ERROR 2640: Column "e2.event" must appear in the GROUP BY clause or be used in an aggregate function

if I omit the event column, it works in both, but I do actually want to know what specific value event had for the row that min selected.

So my answer ends with a request for comment :) Any ideas?

Michael Will
  • 105
  • 1
  • 6
2

If you are grouping on something you cannot see the individual values of non-grouped columns because there may be more than one value within each group. All you can do is report on aggregate functions (sum, count, min & etc) -- these are able to combine the multiple values into a single cell in the result.

hsmiths
  • 1,257
  • 13
  • 17
  • you can get values for the others, but the spec says it's a random column. Anecdotally, for sqlite3, it's not random, it's the last. – Alex Brown Feb 12 '15 at 07:36
1

There are exceptions as noted by Sam Saffron but generally what your lecturer said is true.

========================

▶ **Exercise prompt**: Carry on the forum thread about SQL grouping and aggregate functions, starting after its last sentence.

▶ **Material**:
========================

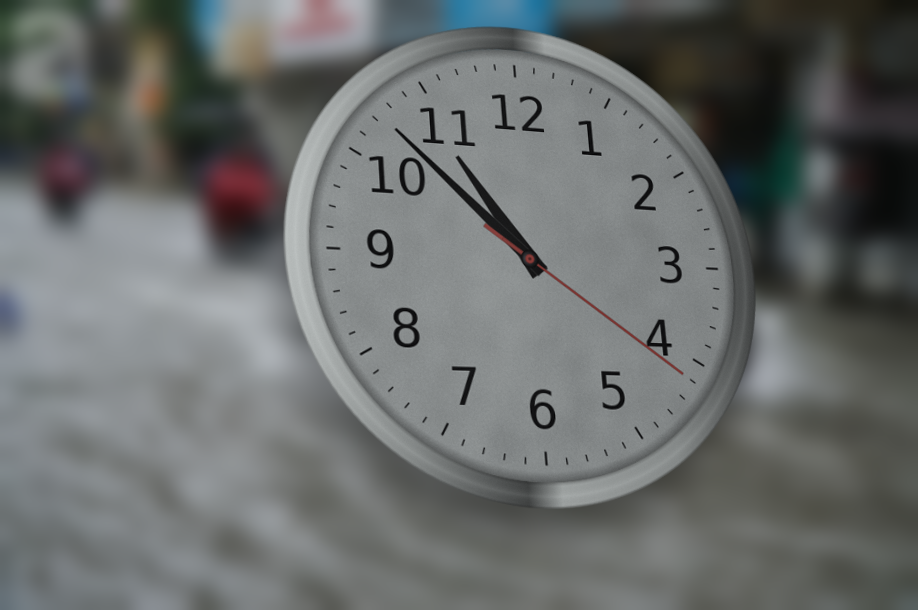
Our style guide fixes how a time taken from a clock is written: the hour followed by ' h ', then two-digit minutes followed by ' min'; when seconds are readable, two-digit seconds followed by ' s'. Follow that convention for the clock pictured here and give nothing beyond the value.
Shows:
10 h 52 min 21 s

========================

▶ **Solved exercise**:
If I select 3 columns and group by 2 what should the RDBMS do with the 3rd column?

The developers of the RDBMS may make a decision of how to handle the extra colum (as it appears MySQL's developers have) but is it the decision I would have made or the one I want when writing the select? Will the decision always be valid? I certainly prefer the Oracle-like approach of forcing me to explicitly state what should happen.

If I select 3 columns and group by 2 should the RDBS group by all 3, pick a random value from the 3rd, the biggest or littlest, the most common?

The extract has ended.